Concentrated Liquidity
Uniswap: brief history

Uniswap was one of the most successful early DEXs, pioneering the concept of automated market makers (AMMs) and liquidity pools, opening the doors to decentralized finance.
A liquidity pool is a smart contract that contains a reserve of two or more cryptocurrency tokens in a decentralized exchange (DEX). Liquidity pools enable users to buy and sell crypto without the need for centralized market makers (CEX).
Founded in 2018 on the Ethereum blockchain, Uniswap V1 functions as an automated liquidity protocol.
It was followed by V2, which introduced direct ERC-20 pools, flash swaps, and an improved price oracle.
In May 2021, Uniswap launched V3, a significant upgrade introducing concentrated liquidity.
V2 Liquidity Approach
In Uniswap v2, liquidity is evenly distributed along an x*y=k price curve, with assets reserved for all prices between 0 and infinity. For most pools, most of this liquidity is never used. For example, a v2 stable pair uses only ~0.50% of capital for trading between $0.99 and $1.01, that is the price range where LPs would expect to see the most volume and consequently earn the most fees. The liquidity in the v2 pools is distributed across the full price curve, and while this makes it a more straightforward approach for the user, it results in inefficient capital usage.
Concentrated Liquidity
Concentrated liquidity refers to liquidity that is allocated within a specific price range. In traditional liquidity distribution, assets could be traded across the entire range (0, ∞). | However, with concentrated liquidity, LPs can focus their capital on narrower price intervals, rather than the entire range. This results in more tailored price curves, greater capital efficiency, and deeper liquidity for traders.

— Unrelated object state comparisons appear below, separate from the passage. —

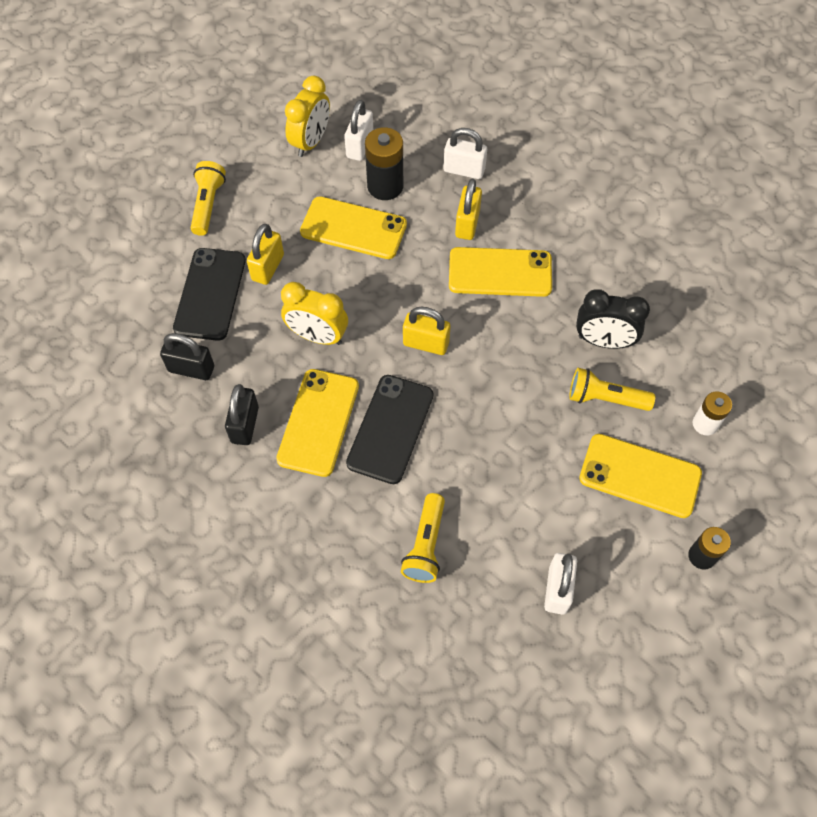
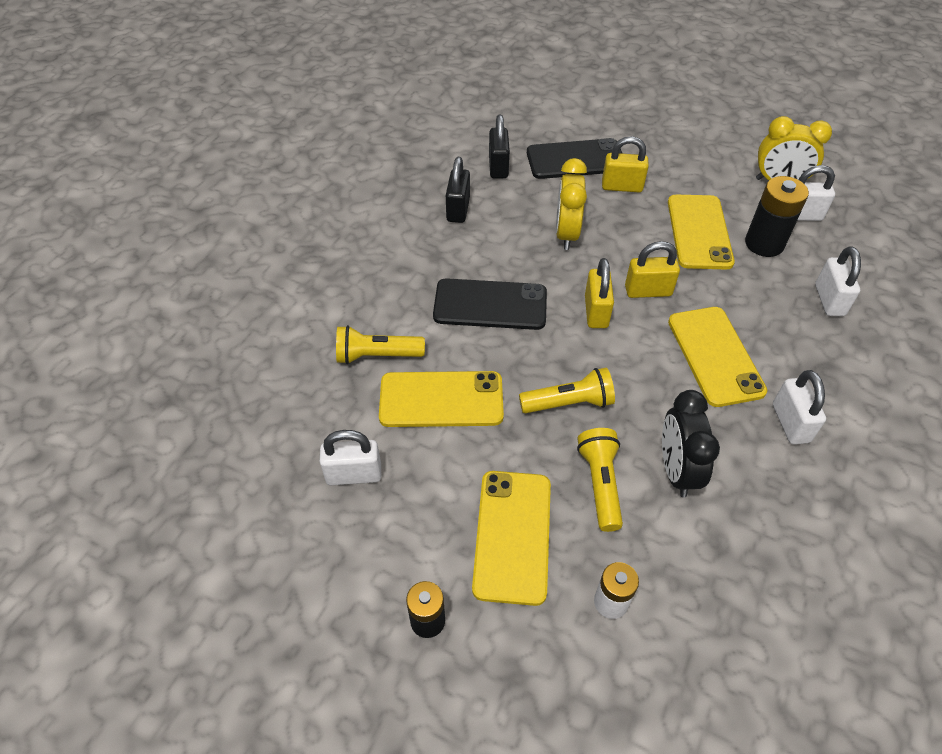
camera: 75 degrees right, 10 degrees down
yellow flashlight [191,161,226,236] -> yellow flashlight moved to [519,368,615,413]
black padlock [225,384,259,445] -> black padlock turned 75 degrees counterclockwise [446,157,470,223]
yellow phone [276,369,359,477] -> yellow phone moved to [379,371,504,427]
yellow padlock [455,179,482,240] -> yellow padlock moved to [625,241,680,298]
none -> white padlock [773,370,826,445]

For instance, in a stablecoin/stablecoin pair, an LP might decide to allocate capital only within the $0.99 - $1.01 price range. This creates deeper liquidity around the mid-price, allowing LPs to earn higher trading fees from their capital.

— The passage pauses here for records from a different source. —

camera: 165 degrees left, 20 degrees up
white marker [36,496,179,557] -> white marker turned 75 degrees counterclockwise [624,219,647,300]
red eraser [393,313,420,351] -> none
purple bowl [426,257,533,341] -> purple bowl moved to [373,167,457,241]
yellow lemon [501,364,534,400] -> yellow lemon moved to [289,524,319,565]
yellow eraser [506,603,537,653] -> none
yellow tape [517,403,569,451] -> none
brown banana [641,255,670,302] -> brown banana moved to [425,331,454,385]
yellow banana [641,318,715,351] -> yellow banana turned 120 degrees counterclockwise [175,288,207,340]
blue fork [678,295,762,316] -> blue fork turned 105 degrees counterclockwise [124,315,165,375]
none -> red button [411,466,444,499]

Earlier AMMs used the Constant Function Market Maker (CFMM) model, which kept the balance between two tokens in a pool constant, regardless of their price. This meant liquidity was spread across all price ranges, leading to lower trading fees for LPs and higher slippage, as most liquidity remained unused.
Concentrated liquidity improves on this by allowing LPs to allocate liquidity to specific price ranges.

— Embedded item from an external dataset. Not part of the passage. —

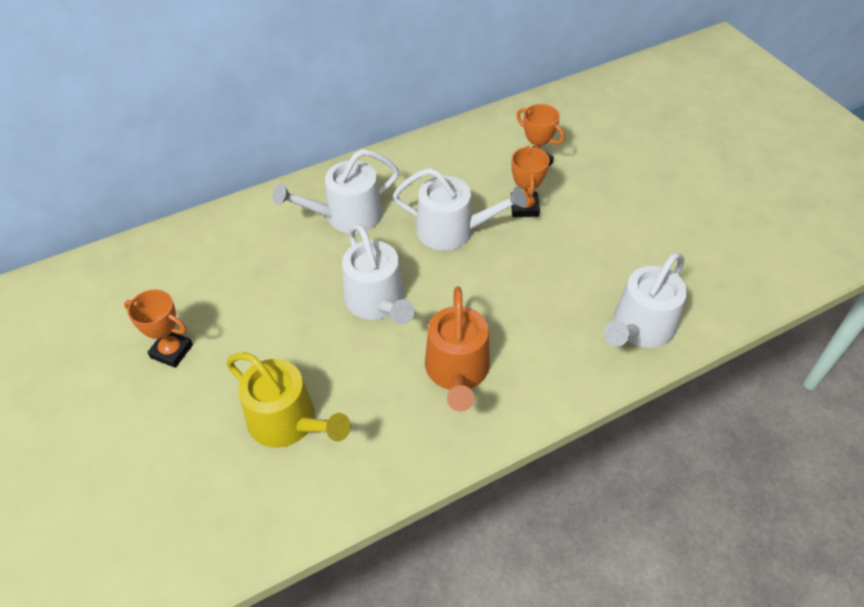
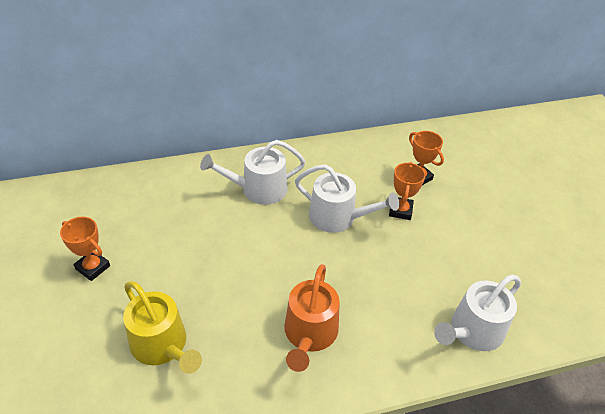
camera: 10 degrees right, 5 degrees down
white watering can [342,224,415,324] -> none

This creates concentrated positions where LPs earn higher fees based on their contribution to the active price range. As the price fluctuates, liquidity from different LPs is used for swaps, and traders benefit from deeper liquidity and reduced slippage.
Let’s look at the example: LP (Bob) invests $1 million across the entire ETH/DAI price range, while another LP (Alice) concentrates $183,500 within the 2,000 to 3,250 range. Despite Bob investing 5.44 times more, Alice earns the same fees, making their capital more efficient.
If the price moves outside Alice’s range, she will stop earning fees and their funds will be converted to the less valuable token, while Bob faces less impermanent loss.
In a worst-case scenario, Alice loses $183,500 (16% of their capital), while Bob loses everything.
Increased Complexity
Concentrated liquidity models introduce additional complexity compared to traditional liquidity pools, requiring liquidity providers to actively manage and monitor their positions within specific price ranges.
Poorly chosen ranges or incorrect price predictions could result in lower returns or potential losses. When assets move along the price curve within a given price range, your ratio of assets changes as swaps take place. When an LP specifies a price range for liquidity, they effectively place a limit buy and sell order.
The consequence of an asset’s price moving out of range is a position comprised fully of the underperforming asset that no longer earns fees. Liquidity providers need to carefully select the price ranges in which they concentrate their funds.
Although manual concentrated liquidity management improves efficiency from many perspectives, active management is essential to ensure that liquidity remains consistently within the optimal range.